I just finished grading all of the final projects for the Kendall class. Everyone passed. An equal number of “a”s and “d”s, with a fairly balanced distribution of everything in between.
Work is getting busy again, and the first free afternoon I had, after the end of the semester, I stayed at the studio until after 7pm. Same exact thing happened at the end of last semester: “John has free time again. Let’s load him up with long hours and uncompensated irritation.”
Seems like that happened at the end of last year, too. Now that I have been out of retail for a few years, and have stopped hating the holidays to the core of my being, projects at work seem to fall into a pattern of mad scrambling to complete projects by the end of the year. A deadline, I might add, which is completely arbitrary and has no bearing on the actual needs of the clients; just some sense of finishing out the year with a clean slate.
Now I have four weeks of free Monday and Wednesday evenings. Winter Semester 2005 starts on Monday, January 13, In celebration I stayed in bed until eleven this morning, then lounged around my apartment in my pyjamas, reading a science fiction novel. Almost five hours in a row just sitting in a Comfy Chair. My back is quite sore, but I wouldn’t trade that time for all the [=commodity] in [=location]
One of the bright lights of the past couple of weeks has been the constant news updates regarding the crash-and-burn of CyberNet Engineering. While working there I was quite vocal with my criticizing, and now just about everyone I know will, at some point in a conversation, say So: Wow! CyberNet!
. That kind of thing is still funny.
A month or so before I quit CyberNet I asked for a raise. I was just coming off of a couple of 80 hour weeks and my sense of humor had pretty much bottomed out. The head of the web development department told me No, because it wouldn’t be appropriate
. So I went over his head.
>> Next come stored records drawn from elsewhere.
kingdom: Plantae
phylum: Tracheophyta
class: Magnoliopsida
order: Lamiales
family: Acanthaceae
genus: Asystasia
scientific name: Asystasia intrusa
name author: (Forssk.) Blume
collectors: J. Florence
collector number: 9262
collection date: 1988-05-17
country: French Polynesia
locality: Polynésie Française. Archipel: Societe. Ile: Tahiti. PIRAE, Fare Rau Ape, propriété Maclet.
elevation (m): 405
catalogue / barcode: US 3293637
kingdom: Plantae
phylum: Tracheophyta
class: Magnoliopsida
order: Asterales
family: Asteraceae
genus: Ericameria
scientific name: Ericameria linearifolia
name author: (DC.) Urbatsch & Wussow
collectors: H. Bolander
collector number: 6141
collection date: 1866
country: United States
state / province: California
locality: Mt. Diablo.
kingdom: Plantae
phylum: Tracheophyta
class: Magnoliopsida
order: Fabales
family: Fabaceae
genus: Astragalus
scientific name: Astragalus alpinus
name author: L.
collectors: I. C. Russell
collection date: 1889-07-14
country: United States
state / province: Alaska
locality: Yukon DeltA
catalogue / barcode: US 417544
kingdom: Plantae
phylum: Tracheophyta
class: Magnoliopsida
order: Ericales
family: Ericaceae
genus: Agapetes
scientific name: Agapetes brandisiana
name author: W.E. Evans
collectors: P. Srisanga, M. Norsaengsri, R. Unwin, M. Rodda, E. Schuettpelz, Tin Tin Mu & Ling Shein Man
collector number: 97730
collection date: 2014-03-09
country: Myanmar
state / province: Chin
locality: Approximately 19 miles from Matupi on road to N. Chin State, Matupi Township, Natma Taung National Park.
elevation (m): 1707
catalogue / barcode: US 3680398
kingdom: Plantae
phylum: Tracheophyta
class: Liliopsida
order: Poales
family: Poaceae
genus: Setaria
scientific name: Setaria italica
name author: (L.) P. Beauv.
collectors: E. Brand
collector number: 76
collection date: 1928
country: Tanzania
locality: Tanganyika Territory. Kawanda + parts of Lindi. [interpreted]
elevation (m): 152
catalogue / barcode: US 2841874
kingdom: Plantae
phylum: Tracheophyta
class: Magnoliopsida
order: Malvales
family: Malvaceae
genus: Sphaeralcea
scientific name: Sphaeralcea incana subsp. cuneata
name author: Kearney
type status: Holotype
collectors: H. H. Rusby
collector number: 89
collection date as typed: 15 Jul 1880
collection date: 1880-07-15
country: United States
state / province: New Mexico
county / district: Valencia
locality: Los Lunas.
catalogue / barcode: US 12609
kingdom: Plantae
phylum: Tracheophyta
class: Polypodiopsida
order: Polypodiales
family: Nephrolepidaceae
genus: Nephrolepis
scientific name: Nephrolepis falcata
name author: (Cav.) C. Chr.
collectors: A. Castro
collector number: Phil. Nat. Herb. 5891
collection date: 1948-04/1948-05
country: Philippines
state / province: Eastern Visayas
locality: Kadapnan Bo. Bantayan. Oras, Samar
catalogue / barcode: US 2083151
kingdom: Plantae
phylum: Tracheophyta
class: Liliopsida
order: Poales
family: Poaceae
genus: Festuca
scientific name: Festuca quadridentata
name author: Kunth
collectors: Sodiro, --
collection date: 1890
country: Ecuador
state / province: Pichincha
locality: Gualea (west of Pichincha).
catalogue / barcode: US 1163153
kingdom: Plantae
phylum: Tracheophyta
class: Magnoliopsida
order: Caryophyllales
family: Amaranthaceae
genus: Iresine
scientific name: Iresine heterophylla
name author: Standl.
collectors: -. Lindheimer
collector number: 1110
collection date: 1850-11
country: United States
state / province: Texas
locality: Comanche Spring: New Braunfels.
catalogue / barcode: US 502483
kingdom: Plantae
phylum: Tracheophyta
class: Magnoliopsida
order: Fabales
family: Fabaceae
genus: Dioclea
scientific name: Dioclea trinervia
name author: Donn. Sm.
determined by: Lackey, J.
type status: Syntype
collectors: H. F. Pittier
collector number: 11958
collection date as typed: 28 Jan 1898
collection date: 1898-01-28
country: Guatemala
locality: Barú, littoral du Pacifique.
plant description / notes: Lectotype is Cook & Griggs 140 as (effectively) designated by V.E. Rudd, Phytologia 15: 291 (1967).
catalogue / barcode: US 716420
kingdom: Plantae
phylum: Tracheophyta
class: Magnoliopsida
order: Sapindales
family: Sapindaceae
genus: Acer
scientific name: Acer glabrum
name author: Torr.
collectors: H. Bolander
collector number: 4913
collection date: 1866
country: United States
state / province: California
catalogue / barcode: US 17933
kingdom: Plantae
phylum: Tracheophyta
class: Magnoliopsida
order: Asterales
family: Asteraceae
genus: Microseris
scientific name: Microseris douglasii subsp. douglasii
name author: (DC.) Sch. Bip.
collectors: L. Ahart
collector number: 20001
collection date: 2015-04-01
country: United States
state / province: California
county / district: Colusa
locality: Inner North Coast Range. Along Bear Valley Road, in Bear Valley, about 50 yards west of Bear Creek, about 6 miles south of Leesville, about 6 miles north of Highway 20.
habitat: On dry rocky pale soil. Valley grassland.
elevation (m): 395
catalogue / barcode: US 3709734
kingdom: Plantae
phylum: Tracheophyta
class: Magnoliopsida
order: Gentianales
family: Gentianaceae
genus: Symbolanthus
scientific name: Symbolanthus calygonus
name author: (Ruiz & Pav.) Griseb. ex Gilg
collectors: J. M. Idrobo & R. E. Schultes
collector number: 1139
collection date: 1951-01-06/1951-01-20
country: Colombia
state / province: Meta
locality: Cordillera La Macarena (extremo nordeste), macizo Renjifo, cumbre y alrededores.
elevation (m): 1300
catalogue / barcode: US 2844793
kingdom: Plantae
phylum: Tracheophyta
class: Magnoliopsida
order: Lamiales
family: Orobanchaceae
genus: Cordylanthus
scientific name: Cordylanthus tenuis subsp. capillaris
Sent an email to Krista Kotlarz, the wife of the now-dearly-departed Barton Watson.
She called me into a meeting, and, while sitting behind a desk which was worth more than I had made in six months of employment at CNE, called me a prima donna for asking for a raise.
When I finally quit, though I was the only front-end developer on staff, they didn’t try to keep me because I had been branded a “troublemaker”.
Thus the continued sense of schadenfreude. In another couple of days I will post an aggregation of all of the links I can find related to the CyberNet scandal, in as close to chronological order as I can make them.
Bearing in mind the fact that days and months and years are arbitrarily assigned divisions of the 24-hour planetary rotation cycle, I will be glad when this year is over.